**Task description:**
Your answer consists of the lines in the data that contain "физкультуры". Copy each of them.

Source information: Begin

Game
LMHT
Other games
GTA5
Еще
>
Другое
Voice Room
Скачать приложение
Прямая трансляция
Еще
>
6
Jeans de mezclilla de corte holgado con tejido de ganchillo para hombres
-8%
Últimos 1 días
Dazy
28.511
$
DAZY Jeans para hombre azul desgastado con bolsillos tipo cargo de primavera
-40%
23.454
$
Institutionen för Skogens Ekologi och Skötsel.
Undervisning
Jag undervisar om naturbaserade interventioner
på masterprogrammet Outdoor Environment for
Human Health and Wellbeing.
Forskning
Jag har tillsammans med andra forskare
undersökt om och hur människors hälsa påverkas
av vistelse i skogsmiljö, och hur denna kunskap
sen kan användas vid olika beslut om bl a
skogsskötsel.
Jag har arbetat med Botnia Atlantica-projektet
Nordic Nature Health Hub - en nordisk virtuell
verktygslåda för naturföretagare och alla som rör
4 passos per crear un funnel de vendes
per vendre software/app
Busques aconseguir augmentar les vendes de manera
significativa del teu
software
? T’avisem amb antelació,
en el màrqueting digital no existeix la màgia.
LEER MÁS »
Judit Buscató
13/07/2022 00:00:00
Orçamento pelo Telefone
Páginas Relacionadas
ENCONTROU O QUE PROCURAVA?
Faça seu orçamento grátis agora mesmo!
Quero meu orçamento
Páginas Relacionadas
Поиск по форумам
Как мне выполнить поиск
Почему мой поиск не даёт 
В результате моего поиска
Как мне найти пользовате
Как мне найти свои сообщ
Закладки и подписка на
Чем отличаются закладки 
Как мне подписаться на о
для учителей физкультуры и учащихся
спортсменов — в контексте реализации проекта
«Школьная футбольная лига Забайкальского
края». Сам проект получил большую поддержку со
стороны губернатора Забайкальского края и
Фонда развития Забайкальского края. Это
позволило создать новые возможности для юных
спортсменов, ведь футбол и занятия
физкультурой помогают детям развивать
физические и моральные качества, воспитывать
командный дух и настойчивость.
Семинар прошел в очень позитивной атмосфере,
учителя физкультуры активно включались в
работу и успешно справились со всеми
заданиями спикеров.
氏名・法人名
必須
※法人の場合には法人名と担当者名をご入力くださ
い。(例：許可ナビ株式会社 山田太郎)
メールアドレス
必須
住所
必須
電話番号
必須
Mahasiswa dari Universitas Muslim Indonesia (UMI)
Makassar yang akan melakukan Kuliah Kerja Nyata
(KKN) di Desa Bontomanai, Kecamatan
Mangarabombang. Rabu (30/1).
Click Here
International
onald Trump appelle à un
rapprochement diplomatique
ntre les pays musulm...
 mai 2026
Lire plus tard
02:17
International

Source information: End

**Written solution:**
для учителей физкультуры и учащихся
учителя физкультуры активно включались в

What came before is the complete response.